To conduct their study, the researchers gathered complete genomes of the most potent electric eel, electric fish, and the genetic sequences involved in constructing electric organs and skeletal muscles from three fish lineages that evolved electric organs independently.

Zakon, professor of biology and neuroscience in The University of Texas at Austin's College of Natural Sciences, determined that some of the genes, depending on how they are regulated, can turn simple muscle tissue into an electric organ.

"An exciting result of this work is that it pinpoints steps in various cellular pathways that are the most likely to evolve in other animals as well," says Zakon, according to the release. "For example, the pathways that transmit electrical pulses in the vertebrate heart, including our own heart, derive from muscles. We find that electric organs in fish and these pathways in our hearts share some of the same regulatory genes."

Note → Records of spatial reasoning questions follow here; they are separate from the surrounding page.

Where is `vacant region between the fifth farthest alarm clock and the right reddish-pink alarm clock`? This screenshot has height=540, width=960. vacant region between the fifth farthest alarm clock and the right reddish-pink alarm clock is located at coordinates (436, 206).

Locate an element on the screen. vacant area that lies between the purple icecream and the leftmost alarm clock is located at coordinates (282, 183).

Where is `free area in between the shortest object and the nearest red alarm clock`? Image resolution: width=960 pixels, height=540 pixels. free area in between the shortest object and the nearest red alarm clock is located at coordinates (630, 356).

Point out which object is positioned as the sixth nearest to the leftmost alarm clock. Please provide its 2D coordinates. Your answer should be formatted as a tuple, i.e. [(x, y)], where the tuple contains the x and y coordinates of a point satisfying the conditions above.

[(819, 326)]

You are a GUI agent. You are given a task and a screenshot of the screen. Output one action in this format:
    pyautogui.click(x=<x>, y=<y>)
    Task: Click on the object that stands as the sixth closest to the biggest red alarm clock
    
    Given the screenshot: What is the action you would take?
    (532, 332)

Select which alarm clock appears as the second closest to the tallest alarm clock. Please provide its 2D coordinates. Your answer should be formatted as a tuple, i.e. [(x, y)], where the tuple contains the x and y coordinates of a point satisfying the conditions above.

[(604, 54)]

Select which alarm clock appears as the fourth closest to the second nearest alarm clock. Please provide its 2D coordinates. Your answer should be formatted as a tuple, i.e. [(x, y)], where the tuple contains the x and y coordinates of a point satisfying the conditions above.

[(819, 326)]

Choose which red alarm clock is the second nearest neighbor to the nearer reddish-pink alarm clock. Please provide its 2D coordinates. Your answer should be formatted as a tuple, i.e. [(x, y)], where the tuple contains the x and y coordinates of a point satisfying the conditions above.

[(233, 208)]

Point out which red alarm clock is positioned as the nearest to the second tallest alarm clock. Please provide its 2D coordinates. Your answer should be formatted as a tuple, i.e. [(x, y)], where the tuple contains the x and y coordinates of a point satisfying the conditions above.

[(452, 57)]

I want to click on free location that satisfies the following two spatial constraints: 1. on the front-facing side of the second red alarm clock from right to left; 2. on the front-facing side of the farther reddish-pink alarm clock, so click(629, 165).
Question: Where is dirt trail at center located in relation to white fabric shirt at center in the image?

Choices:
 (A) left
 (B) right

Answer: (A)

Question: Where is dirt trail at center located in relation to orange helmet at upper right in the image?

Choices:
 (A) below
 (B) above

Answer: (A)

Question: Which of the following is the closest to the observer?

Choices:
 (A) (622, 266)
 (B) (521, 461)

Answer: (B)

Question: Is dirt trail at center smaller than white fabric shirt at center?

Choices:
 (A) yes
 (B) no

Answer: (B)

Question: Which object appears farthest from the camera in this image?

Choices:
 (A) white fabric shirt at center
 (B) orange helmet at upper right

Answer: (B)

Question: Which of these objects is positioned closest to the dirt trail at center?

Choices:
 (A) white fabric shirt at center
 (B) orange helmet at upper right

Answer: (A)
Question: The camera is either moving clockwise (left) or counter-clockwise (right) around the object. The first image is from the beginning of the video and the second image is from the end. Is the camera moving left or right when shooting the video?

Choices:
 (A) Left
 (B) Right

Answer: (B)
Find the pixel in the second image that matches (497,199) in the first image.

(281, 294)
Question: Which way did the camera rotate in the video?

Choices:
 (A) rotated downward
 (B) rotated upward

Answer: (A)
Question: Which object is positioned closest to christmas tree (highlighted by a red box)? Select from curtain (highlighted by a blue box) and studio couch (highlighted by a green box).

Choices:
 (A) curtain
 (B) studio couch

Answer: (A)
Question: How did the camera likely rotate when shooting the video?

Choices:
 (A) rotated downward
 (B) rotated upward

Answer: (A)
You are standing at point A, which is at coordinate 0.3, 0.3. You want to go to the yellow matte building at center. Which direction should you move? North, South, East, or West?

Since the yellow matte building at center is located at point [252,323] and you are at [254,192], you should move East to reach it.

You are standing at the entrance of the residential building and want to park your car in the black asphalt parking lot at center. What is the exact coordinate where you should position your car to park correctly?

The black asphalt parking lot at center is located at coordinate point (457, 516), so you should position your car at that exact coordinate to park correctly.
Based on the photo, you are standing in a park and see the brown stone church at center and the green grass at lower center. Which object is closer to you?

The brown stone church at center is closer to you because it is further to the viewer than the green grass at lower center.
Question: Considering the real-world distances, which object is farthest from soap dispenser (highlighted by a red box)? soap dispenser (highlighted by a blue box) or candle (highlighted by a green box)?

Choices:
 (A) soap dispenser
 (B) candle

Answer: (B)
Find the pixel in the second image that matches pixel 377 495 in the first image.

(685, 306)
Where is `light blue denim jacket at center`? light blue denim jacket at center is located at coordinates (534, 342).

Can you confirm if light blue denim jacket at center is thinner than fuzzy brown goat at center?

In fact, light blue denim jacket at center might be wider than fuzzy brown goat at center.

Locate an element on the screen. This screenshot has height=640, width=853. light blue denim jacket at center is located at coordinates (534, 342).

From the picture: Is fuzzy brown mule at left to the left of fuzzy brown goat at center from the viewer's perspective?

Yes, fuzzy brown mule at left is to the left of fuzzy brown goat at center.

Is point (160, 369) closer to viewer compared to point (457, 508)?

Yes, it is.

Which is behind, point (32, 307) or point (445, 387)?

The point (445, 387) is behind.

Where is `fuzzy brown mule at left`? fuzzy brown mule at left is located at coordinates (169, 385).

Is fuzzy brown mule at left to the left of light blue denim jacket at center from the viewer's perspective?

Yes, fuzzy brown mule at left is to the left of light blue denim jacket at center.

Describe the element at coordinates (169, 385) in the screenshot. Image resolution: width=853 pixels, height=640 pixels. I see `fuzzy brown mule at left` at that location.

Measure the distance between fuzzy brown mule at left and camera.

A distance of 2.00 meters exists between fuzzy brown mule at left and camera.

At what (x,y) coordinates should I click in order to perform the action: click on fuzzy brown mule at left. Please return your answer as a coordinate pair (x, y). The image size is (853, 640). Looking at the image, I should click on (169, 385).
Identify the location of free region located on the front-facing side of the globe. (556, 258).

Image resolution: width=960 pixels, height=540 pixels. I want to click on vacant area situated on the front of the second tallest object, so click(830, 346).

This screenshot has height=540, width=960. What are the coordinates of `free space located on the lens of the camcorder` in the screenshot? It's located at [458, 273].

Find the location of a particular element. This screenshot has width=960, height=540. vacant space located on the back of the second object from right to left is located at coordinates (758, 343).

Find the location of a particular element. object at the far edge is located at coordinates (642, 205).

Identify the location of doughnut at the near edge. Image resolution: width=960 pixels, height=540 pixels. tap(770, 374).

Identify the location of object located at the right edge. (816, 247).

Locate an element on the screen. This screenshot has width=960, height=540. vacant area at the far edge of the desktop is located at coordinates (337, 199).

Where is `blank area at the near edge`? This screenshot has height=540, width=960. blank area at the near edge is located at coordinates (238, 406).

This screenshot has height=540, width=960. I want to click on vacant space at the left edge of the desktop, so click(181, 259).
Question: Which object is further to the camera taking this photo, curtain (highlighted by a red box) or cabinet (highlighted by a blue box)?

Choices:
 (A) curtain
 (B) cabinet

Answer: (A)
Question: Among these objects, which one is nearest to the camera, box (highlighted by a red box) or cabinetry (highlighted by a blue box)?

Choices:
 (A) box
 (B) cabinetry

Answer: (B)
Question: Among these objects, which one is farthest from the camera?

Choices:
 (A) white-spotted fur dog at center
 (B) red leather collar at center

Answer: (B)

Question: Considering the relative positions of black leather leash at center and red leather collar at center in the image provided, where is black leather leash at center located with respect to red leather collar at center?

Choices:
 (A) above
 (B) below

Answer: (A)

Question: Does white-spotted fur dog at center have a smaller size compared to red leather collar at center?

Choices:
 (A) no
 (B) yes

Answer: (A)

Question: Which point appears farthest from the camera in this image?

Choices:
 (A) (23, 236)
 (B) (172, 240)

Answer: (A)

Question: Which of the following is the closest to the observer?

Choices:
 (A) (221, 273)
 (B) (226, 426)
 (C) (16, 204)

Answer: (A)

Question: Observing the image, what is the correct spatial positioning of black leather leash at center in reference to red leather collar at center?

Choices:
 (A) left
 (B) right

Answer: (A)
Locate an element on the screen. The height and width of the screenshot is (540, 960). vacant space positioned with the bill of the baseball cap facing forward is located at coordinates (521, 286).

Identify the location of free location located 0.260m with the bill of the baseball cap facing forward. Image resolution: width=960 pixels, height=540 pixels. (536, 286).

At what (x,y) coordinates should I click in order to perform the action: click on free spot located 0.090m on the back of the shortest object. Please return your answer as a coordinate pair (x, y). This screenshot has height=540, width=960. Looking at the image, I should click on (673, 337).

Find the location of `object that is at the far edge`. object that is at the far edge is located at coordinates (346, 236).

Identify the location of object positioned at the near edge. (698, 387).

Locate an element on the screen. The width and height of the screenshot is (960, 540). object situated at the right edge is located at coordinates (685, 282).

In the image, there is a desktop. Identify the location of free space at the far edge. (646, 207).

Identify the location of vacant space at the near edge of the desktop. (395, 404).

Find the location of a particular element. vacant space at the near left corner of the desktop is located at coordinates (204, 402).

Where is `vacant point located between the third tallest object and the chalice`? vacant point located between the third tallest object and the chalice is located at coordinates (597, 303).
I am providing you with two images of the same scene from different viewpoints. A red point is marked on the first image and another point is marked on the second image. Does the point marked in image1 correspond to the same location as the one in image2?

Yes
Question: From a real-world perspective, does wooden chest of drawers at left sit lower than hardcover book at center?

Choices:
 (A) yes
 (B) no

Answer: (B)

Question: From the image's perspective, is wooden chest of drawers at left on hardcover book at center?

The electric organ is used by fish in "murky environments" in order to navigate, stun prey, and communicate with mates. The electric eel produces a jolting electric field of up to 600 volts, about 100 volts per foot of fish.

The "in-series" alignment of the electrolytes and polarity of each cell allows for the "summation of voltages, much like batteries stacked in series in a flashlight," said Sussman, according to the release.

An electric eel body contains millions of such "flashlights," which work together and fire their electrical discharge at the same time.

"Our study demonstrates nature's creative powers and its parsimony, using the same genetic and developmental tools to invent an adaptive trait time and again in widely disparate environments," said Susmann, a professor of biochemistry and director of the UW-Madison Biotechnology Center, according to the release. "By learning how nature does this, we may be able to manipulate the process with muscle in other organisms, and in the near future, perhaps use the tools of synthetic biology to create electrolytes for generating electrical power in bionic devices within the human body or for uses we have not thought of yet."

 The study was funded by the National Science Foundation, the W.M. Keck Foundation and the National Institutes of Health.